> _EXERCISE DESCRIPTION_
Rewrite the lines below as a Markdown table with two columns, Row and Text, giving each line a row number. Skip the blank lines, and leave the pictures out.

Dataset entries
++++
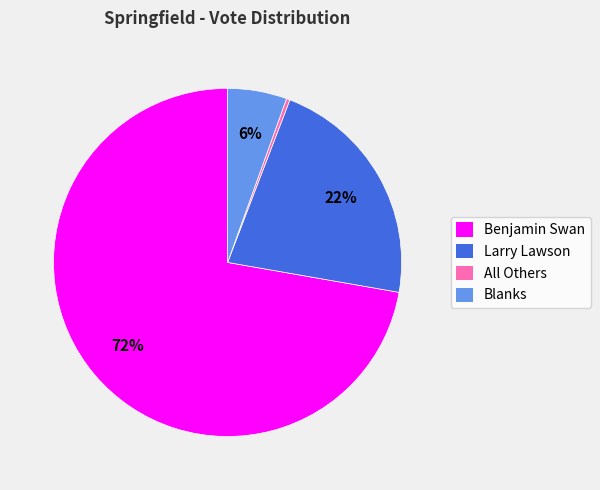

Which category has the smallest portion of the pie?

All Others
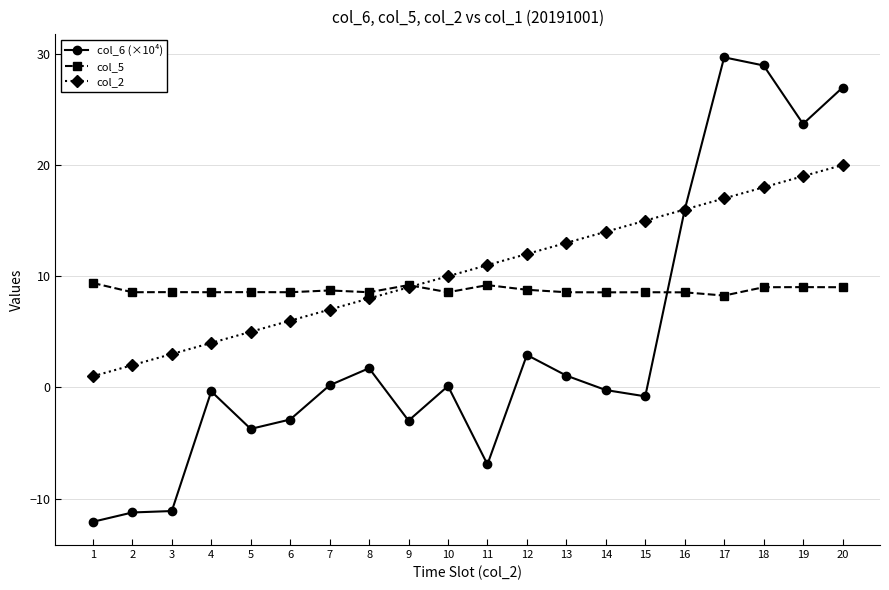

Is the value of col_5 at 18 greater than the value of col_6 (×10⁴) at 10?

Yes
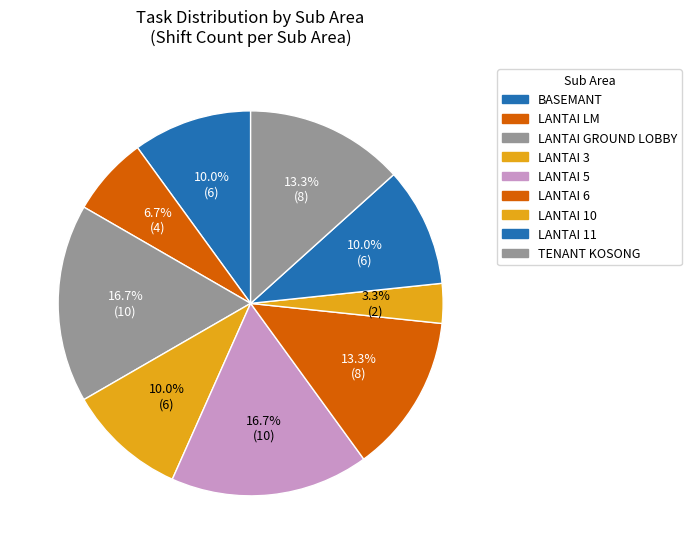

Count the number of slices in the pie.

9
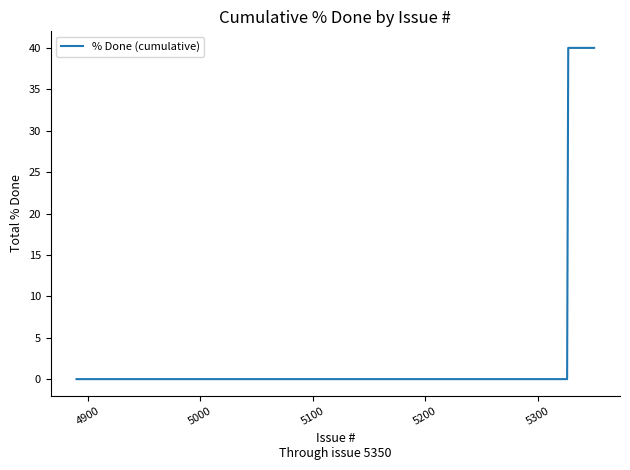

What is the difference between the maximum and minimum values?

40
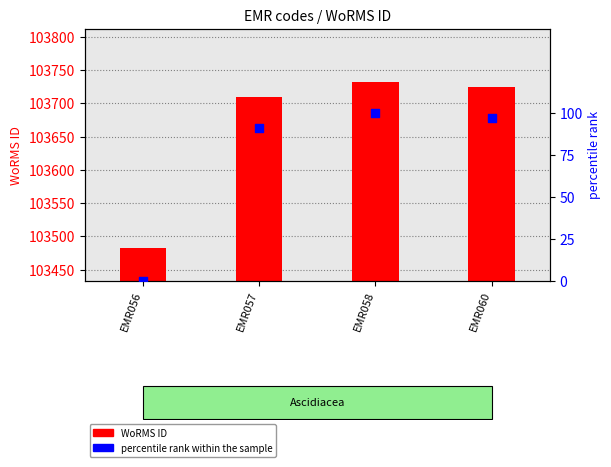

What are all the series names shown in the legend?

WoRMS ID, percentile rank within the sample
++++
> _RESPONSE FOR THIS EXERCISE_
| Row | Text |
|---|---|
| 1 | Which category has the smallest portion of the pie? |
| 2 | All Others |
| 3 | Is the value of col_5 at 18 greater than the value of col_6 (×10⁴) at 10? |
| 4 | Yes |
| 5 | Count the number of slices in the pie. |
| 6 | 9 |
| 7 | What is the difference between the maximum and minimum values? |
| 8 | 40 |
| 9 | What are all the series names shown in the legend? |
| 10 | WoRMS ID, percentile rank within the sample |